(1) Field of the invention
This invention relates to novel compositions of matter and particularly to compositions which comprise a graphite framework which is intercalated by one or more buckminsterfullerene species and optionally by other additional chemical species. Methods for preparation of the compositions are disclosed.
(2) Description of the prior art
Elemental carbon occurs throughout the universe in different allotropic forms. Two of the allotropes which are frequently encountered are graphite and diamond. In their purest forms, these materials are composed entirely of carbon atoms, and the differences in their physical and chemical properties arise from differences in the arrangement and bonding between the carbon atoms they comprise. For example, diamond is known to exist with a cubic structure built up from sp3-hybridized tetrahedrally arranged carbon atoms. The lattice layers follow the sequence, ABCABC.
The structure of graphite has been known for quite some time. See "The Nature of the Chemical Bond" by Linus Pauling, third edition, pages 234-235. Graphite is a layered structure containing stacked layers or "sheets" of sp2-hybridized carbon atoms. The carbon atoms within a given layer are configured in a planar hexagonal array with each individual carbon atom being strongly bonded to its three neighboring carbon atoms. Adjacent layers are held together by chemical forces which are much weaker than those which bond the carbon atoms within a given layer to one another. Accordingly, the distance between carbon atoms within a given layer is much less than the distance between the adjacent layers. The distance between adjacent layers is about 3.35 Angstrom units, while the distance between individual carbon atoms within a given layer is about 1.4 Angstrom units. It is generally accepted that the sliding motion of the sheets over one another gives rise to the observed lubricity of graphite.
Amorphous carbons which include soots, carbon black, charcoals, lampblack and the like are all microcrystalline forms of graphite.

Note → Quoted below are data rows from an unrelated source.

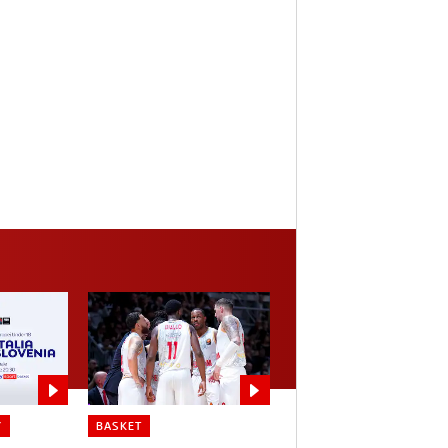
Y
BASKET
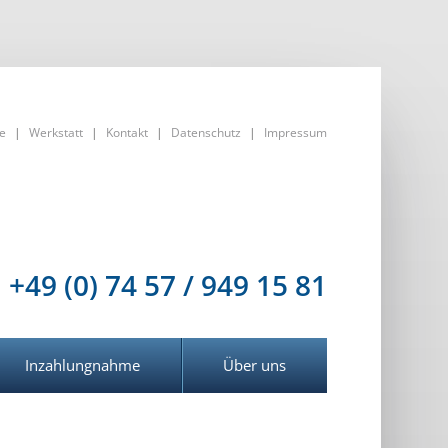
te
|
Werkstatt
|
Kontakt
|
Datenschutz
|
Impressum
+49 (0) 74 57 / 949 15 81
Inzahlungnahme
Über uns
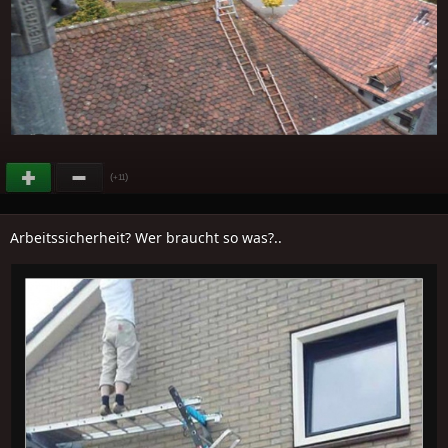
(
)
+11
Arbeitssicherheit? Wer braucht so was?..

The macroscopic properties of these materials depend upon their particle size and surface area. Amorphous carbons are frequently employed as support materials for noble metal and other catalysts. Other forms of graphite include fibers, foams, foils, and whiskers.
Another family of allotropes of elemental carbon known as "buckminsterfullerenes" exist wherein the individual carbon atoms are bonded to one another so as to take on the shape of truncated icosahedra. Such materials are conveniently pictured as graphite sheets which have been wrapped around themselves or manipulated so as to form a closed sphere. The 3-dimensional structure formed by the carbon atoms of such materials resembles a spherical cage or shell. Generally, the molecules of the buckminsterfullerenes are reminiscent of a soccerball, since they are roughly spheroidal and comprise both pentagonal and hexagonal rings of carbon atoms as units from which they are built up. Allotropic homonuclear buckminsterfullerene-type spheroids comprising 60, 70, 84, and higher analogous species containing larger numbers of carbon atoms in the form of a cage structure are known. The simplest such structure, containing 60 carbon atoms, has been described in the publication entitled, "Nature" in volume 318, page 162. Other buckminsterfullerenes are described in the following publications and are incorporated herein by reference: "Chemical and Engineering News", Oct. 29, 1990 issue, pages 22-25; "Journal of Physical Chemistry" Vol. 94, pages 8634-8636 (1990); Nature, Volume 350, Mar. 7, 1991; and "Scientific American", Oct. 1991 issue.
Pure carbon in its various known allotropic forms provides many currently-useful and many potentially useful commercial and research applications. For example, the high thermal conductivity of diamond along with its electrically insulative properties allows its widespread use as a heat sink material for certain solid state devices in the microelectronics industry. Graphite has been used successfully as a lubricant and a catalyst support material. Various carbons have also found use as electrically resistive compositions commonly found in many types of electrical components. Additionally, it has been observed that the 60-carbon atom buckminsterfullerene becomes a superconductor at 18 degrees K when doped with potassium. (See "Science" 252, 1154 (1991).